The act of busting an underground bank is like nabbing a dime-bagger on a street corner. Put one behind bars and the next one is just waiting in line right behind him. These banks are likely a dime a dozen, no pun intended. All that can happen is that the commission for taking the risk of moving money to Macau may tick up slightly, just like the prices for illegal drugs tick up after a drug bust, merely subsidizing the players that have not yet been caught. Capital controls are as futile as the drug war. They do not work.

In today’s world of digital currencies especially, it is extremely simple to funnel money anywhere in the world very cheaply. Consider, the recent forks in the Bitcoin chain happened because the average price per transaction reached a high of (!) $19 and miners got uneasy about it. For digital currency transfers, $19 is a lot, but it’s nothing compared to the three days’ wait and multi-tiered fees you’ll pay to wire fiat currency anywhere through the traditional banking system.

Buy cryptocurrency on mainland China, go over to Macau and sell it. Deposit the money on some kind of prepaid debit card or have an arrangement with an underground bank in Macau to hold the money there in someone else’s name for a fee. No longer is the average guy reduced to looking up “money laundering” in a dictionary, like the nerdy software engineer group did in the movie Office Space. All the tools are right there for anyone to use. Most of the money being funneled to Macau from the mainland is almost certainly being funneled through Segwit and Bitcoin Cash (BCH), this as Segwit nears the $10,000 mark. And China is focused on $3.5M in a couple shadow banks?

Going after isolated shadow banks is like swatting a mosquito on the edge of a swampy breeding pool. The only way this can be stopped is by banning cryptocurrencies in China entirely. China will not do this on its own because it would cause a global financial riot, considering the fact that Segwit is the best performing asset in human history. Beijing could conceivably engage in a pinpoint operation to firewall all access to digital wallets on Macau itself, but I don’t see this happening, because China does not want to cause both a cryptocrash and a Macau crash simultaneously. The fight against cryptos will be a concerted global effort led by a consortium of powerful central banks, if and when it happens. It won’t be one country taking the lead to counter its own local money smuggling issues.

What this tiny little bust signals is that the Chinese government is simply trying to maintain the pretense that it is cracking down on money smugglers, when most likely what is really happening is that government officials high up are being paid to cover for larger operations, using smaller busts as cover that they are still serious. The government of course also has the option of simply foregoing capital controls entirely, but that would be too embarrassing. So the best solution in between would be to take down the smallest operations while keeping the biggest ones safe behind closed doors.
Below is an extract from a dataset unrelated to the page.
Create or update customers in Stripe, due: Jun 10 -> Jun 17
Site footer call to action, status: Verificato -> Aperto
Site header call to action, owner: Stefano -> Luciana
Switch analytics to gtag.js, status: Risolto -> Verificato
Keep in mind that this small bust of $4.5M began on a tip surrounding a long dormant account that suddenly came back to life. Meaning, the investigation was not even initiated by police. The $4.5M frozen was divided among 148 bank accounts, for an average of $30,405 per account. This is nothing but middle-class retail gambling money for someone looking for a fun vacation. Even if we take the bigger numbers of $3.1B for 10,000 clients, that averages out to $310,000 per client. That’s still barely noticeable or consequential. Most likely there were a handful of big accounts taken down together with a bunch of small retail accounts, thousands of average Chinese caught in the crossfires trying to transfer a few thousand dollars and have a decent time playing baccarat at the mass market tables.

Macau keeps clawing higher, now at highs not seen since October 2014. As long as China turns the other way minus a few face-saving retail sacrifices in the name of wise capital controls, the trend can theoretically continue higher. However, the trends for Macau stocks are not stable, depending mostly on government impetuosity. Much like the companies they represent, buying Macau shares at this point is a gamble.